Step 6: Add Human-in-the-Loop Gates
For anything pricey or destructive, put a human in front of the button:
// .claude/skills/gatekeeper.ts
export async function requireApproval(
action: string,
estimatedCost: number
): Promise<boolean> {
if (estimatedCost < 1.00) return true; // Auto-approve cheap ops
const approval = await claude.prompt({
type: 'confirm',
message: `Agent requests: ${action}\nEstimated cost: $${estimatedCost}\nApprove?`
});
return approval;
}Cheap operations wave straight through. Anything over a dollar stops and asks. Tune that threshold to whatever number makes you nervous.
Do/Don't
| Do | Don't |
|---|---|
| Define clear output schemas for every worker | Let agents return free-form text |
| Set token budgets per sub-task | Let a single agent consume your whole context window |
| Use topological sort for dependency ordering | Fire all agents simultaneously without planning |
| Log every delegation decision | Run agents as black boxes with no observability |
| Implement graceful degradation | Fail the entire workflow if one worker errors |
Testing Your Multi-Agent System
Build yourself a test harness:
# Test the full pipeline
claude run skill orchestrator --input "Refactor the auth module to use JWT tokens"
# Test individual workers
claude run skill research-agent --input "Find all API endpoint definitions"
claude run skill code-writer --input "Write a rate-limiting middleware"
claude run skill review-agent --input "Review src/auth.ts for security issues"Run each worker on its own first. If a single agent misbehaves in isolation, you don't want to be untangling that from inside the full pipeline.

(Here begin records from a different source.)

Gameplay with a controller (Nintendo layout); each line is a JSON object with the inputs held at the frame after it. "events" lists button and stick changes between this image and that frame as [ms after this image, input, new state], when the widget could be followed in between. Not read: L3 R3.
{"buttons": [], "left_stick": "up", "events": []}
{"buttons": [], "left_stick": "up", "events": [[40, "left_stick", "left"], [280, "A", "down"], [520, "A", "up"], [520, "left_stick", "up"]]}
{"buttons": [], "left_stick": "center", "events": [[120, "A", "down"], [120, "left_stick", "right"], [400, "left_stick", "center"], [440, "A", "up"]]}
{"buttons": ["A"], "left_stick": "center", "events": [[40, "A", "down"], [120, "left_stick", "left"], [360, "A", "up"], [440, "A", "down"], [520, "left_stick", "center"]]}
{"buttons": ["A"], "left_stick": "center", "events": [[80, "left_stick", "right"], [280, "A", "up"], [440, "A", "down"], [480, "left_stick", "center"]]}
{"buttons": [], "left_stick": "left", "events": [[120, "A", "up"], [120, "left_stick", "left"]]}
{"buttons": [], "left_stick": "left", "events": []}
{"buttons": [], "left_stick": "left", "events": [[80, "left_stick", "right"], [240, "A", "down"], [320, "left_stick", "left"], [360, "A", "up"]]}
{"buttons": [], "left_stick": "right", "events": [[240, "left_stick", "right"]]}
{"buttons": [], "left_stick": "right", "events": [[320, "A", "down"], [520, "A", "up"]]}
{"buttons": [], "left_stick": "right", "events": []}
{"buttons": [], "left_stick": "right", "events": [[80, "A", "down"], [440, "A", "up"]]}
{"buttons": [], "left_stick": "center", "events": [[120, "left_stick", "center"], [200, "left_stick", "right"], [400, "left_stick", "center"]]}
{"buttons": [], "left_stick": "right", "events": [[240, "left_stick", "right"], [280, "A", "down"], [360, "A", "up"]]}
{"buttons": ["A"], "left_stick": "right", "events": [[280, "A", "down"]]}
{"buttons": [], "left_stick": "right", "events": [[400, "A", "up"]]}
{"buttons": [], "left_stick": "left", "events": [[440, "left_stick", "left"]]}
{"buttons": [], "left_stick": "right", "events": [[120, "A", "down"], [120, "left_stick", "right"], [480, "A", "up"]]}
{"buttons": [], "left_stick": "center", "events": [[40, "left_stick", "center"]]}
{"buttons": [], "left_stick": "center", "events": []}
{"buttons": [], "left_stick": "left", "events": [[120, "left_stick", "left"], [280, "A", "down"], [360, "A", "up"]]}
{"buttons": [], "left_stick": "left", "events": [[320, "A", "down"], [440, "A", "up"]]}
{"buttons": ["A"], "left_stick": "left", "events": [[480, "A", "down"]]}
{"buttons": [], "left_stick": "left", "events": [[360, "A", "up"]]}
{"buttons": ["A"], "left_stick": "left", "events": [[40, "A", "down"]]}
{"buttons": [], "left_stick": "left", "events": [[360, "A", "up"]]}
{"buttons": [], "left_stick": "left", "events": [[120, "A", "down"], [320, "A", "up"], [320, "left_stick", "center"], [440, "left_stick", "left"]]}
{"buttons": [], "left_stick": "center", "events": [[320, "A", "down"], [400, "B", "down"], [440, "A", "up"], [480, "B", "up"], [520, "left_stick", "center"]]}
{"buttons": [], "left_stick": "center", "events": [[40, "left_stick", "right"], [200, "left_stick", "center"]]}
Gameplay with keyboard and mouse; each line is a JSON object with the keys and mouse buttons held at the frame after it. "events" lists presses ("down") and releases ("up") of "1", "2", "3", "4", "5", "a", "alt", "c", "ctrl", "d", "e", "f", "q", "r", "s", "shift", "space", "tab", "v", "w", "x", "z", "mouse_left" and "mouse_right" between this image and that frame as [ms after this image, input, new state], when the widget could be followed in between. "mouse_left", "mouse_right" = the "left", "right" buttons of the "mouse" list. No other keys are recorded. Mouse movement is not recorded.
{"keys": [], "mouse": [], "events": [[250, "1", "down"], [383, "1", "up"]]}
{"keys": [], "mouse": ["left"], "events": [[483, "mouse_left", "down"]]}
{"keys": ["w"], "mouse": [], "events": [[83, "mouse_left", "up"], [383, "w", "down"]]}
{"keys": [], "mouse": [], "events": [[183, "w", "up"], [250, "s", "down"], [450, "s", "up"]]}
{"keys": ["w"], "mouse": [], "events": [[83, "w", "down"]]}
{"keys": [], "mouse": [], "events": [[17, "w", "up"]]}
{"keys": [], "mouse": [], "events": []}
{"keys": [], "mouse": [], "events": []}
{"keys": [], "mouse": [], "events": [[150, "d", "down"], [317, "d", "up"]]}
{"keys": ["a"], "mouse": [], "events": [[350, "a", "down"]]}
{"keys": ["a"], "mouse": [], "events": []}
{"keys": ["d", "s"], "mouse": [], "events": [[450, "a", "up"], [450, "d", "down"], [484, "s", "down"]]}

Advanced: Dynamic Agent Creation
A word of caution before this section: the code below describes a runtime that generates and loads new agents on the fly via calls like claude.createSkill() and claude.loadAgent(). As far as Claude Code's documented framework goes, no such runtime API exists, sub-agents and skills are authored as static Markdown files, not conjured mid-run. Read what follows as a sketch of where the pattern could head, not a feature you can wire up today:
async function spawnSpecialist(domain: string): Promise<Agent> {
const skillDefinition = await claude.generate({
prompt: `Create a Claude Code skill definition for a specialist agent in: ${domain}`,
outputSchema: { name, systemPrompt, tools, constraints }
});
await claude.createSkill(skillDefinition);
return claude.loadAgent(skillDefinition.name);
}The pitch is a system that grows new abilities when it meets a problem it hasn't seen, the rough shape of a self-improving agent. Worth understanding as a direction of travel; not something to depend on in a build today.
Conclusion
A multi-agent system in Claude Code rests on three real things: the native Task tool, skill definitions, and the ability to delegate to sub-agents, including several at once. Start small with one orchestrator and a few workers, draw firm contracts between them, then add retries and approval gates. And there's a genuine reason the coordination gets easier on newer models: Claude Sonnet 4.6 ships with a 1M-token context window in beta, at the same $3/$15 per million tokens as 4.5, so the orchestrator can hold a large codebase and the whole workflow's state in one pass instead of leaning on an external message queue.